Von Frank Löllgen

Landesbezirksleiter IG BCE Nordrhein

Unser Land befindet sich im Umbruch: Der demografische Wandel, die Energiewende, neue Mobilitätsformen und die Digitalisierung sind nur einige von vielen Trends, die unsere Gesellschaft und unsere Heimat nachhaltig verändern werden. Als zweitgrößte Industriegewerkschaft in Deutschland gestalten wir diesen Umbruch gemeinsam mit unseren Sozialpartnern.  Starke Tarifverträge, die Arbeitnehmerinnen und Arbeitnehmern gute Arbeitsbedingungen ermöglichen, sind in unseren Branchen die Regel und sorgen für die Unternehmen für Fairness im Wettbewerb und schaffen Planbarkeit für beide Seiten.

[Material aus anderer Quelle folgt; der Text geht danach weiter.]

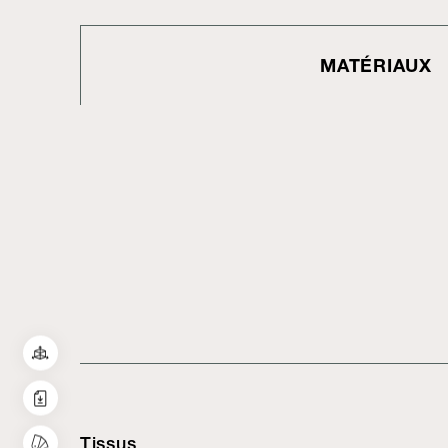
MATÉRIAUX
Tissus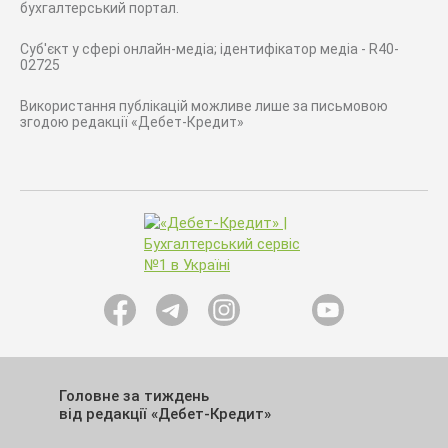
бухгалтерський портал.
Суб'єкт у сфері онлайн-медіа; ідентифікатор медіа - R40-
02725
Використання публікацій можливе лише за письмовою
згодою редакції «Дебет-Кредит»
Головне за тиждень
від редакції «Дебет-Кредит»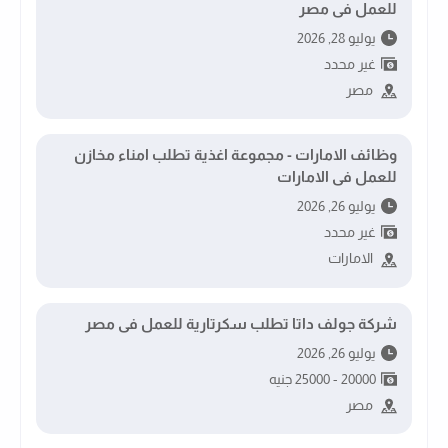
للعمل فى مصر
يوليو 28, 2026
غير محدد
مصر
وظائف الامارات - مجموعة اغذية تطلب امناء مخازن
للعمل فى الامارات
يوليو 26, 2026
غير محدد
الامارات
شركة جولف داتا تطلب سكرتارية للعمل فى مصر
يوليو 26, 2026
20000 - 25000 جنيه
مصر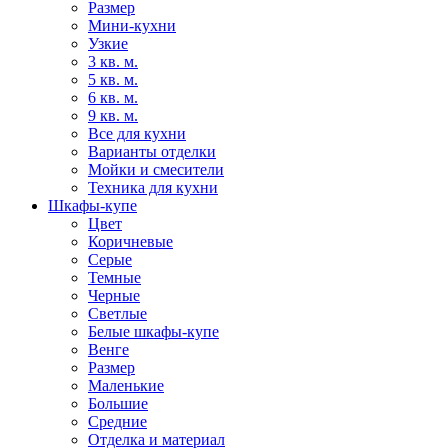
Размер
Мини-кухни
Узкие
3 кв. м.
5 кв. м.
6 кв. м.
9 кв. м.
Все для кухни
Варианты отделки
Мойки и смесители
Техника для кухни
Шкафы-купе
Цвет
Коричневые
Серые
Темные
Черные
Светлые
Белые шкафы-купе
Венге
Размер
Маленькие
Большие
Средние
Отделка и материал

Auch den Wandel innerhalb der Unternehmen, beispielsweise im Kontext des demografischen Wandels, des Fachkräftemangels oder der Digitalisierung, können wir mit unserem Know-How und in enger Zusammenarbeit mit unseren Betriebsräten und den Sozialpartnern mitgestalten.

Wir wissen, dass vor allem steigende Rohstoffpreise und internationale Handelskonflikte für Verunsicherung in den häufig exportabhängigen Unternehmen und deren Belegschaften sorgen. Auch lange Genehmigungsverfahren oder mangelnde Investitionen in unsere Infrastruktur verursachen Unsicherheiten. Vor allem die chemische Industrie ist im hohen Maße abhängig von der schnellen Umsetzung neuer Technologien und Produktionsverfahren, von bezahlbaren Energie- und Rohstoffpreisen.

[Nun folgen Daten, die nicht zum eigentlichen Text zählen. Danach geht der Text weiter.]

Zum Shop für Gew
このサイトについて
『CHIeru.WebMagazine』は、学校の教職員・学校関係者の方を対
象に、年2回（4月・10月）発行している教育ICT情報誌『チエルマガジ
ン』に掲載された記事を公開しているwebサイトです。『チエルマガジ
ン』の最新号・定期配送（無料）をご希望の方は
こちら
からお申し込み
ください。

„Jetzt wird es darauf ankommen, Strukturen zu schaffen, damit Nordrhein-Westfalen auch weiterhin ein attraktiver und innovativer Industriestandort bleibt.“

Nordrhein-Westfalen ist einer der stärksten Industriestandorte weltweit. Die damit zusammenhängenden Arbeitsplätze sind in der Regel tarifgebunden und gut bezahlt. Von der ersten chemischen Reaktion bis hin zum fahrfertigen Auto – in kaum einem anderen Land besteht so eine enge Verkettung zwischen Industrieunternehmen und -branchen auf so engem Raum. Wenn ein Element in der komplexen Wertschöpfungskette unter Druck gerät, wirkt sich dies auf alle voneinander abhängigen Komponenten aus. Damit das auch in Zukunft so bleibt, müssen wir gemeinsam – Gewerkschaften, Arbeitgeberverbände und Politik – die Weichen für die Zukunft stellen. Von den industriepolitischen Perspektiven und einer sozial ausgewogenen Energiewende werden nicht nur hunderttausende Arbeitsplätze, sondern gute Arbeit und gelebte Mitbestimmung abhängen. Gewerkschaften und die Landesregierung führen daher einen konstruktiven Dialog. Jetzt wird es darauf ankommen, Strukturen zu schaffen, damit Nordrhein-Westfalen auch weiterhin ein attraktiver und innovativer Industriestandort bleibt und die Beschäftigten im Mittelpunkt dieser Transformation stehen und Unterstützung erhalten.

Aus Sicht der IG BCE sind folgende Punkte entscheidend:

  • Die Stärkung der Tarifbindung, um gute Arbeitsbedingungen für hervorragend ausgebildete Fachkräfte zu erhalten und den Wettbewerb zu regulieren.
  • Eine planbare Energieversorgung und bezahlbare Strompreise, um energieintensive Industrien und Wertschöpfungsketten mit tarifgebunden Arbeitsplätzen im Land zu erhalten.
  • Investitionen in Forschung und Entwicklung, damit auch künftig die Zukunftstechnologien „Made in Nordrhein-Westfalen“ sind.
  • Verkürzung von Planverfahren und eine schnellere Realisierung von Großprojekten, um die Infrastruktur in und um die Unternehmen zukunftsfest zu machen.
  • Eine Investitionsoffensive in unsere Infrastruktur, damit wir auch weiterhin ein attraktives Land für Arbeit und Leben bleiben.
  • Deutliche Stärkung und Ausweitung der Qualifizierung von Arbeitnehmerinnen und Arbeitnehmern, um sie für den strukturellen Wandel vorzubereiten, und die Ausbildung neuer Fachkräfte.
  • Klarheit für das rheinische Revier, damit die vom Braunkohleausstieg betroffenen Kolleginnen und Kollegen, die jungen Menschen in der Region auch zukünftig berufliche Perspektiven haben.

Die Zukunft bringt viele Herausforderungen mit sich. Als Zukunftsgewerkschaft sind wir bereit, sie zu meistern – gemeinsam mit unseren Sozialpartnern und der Politik.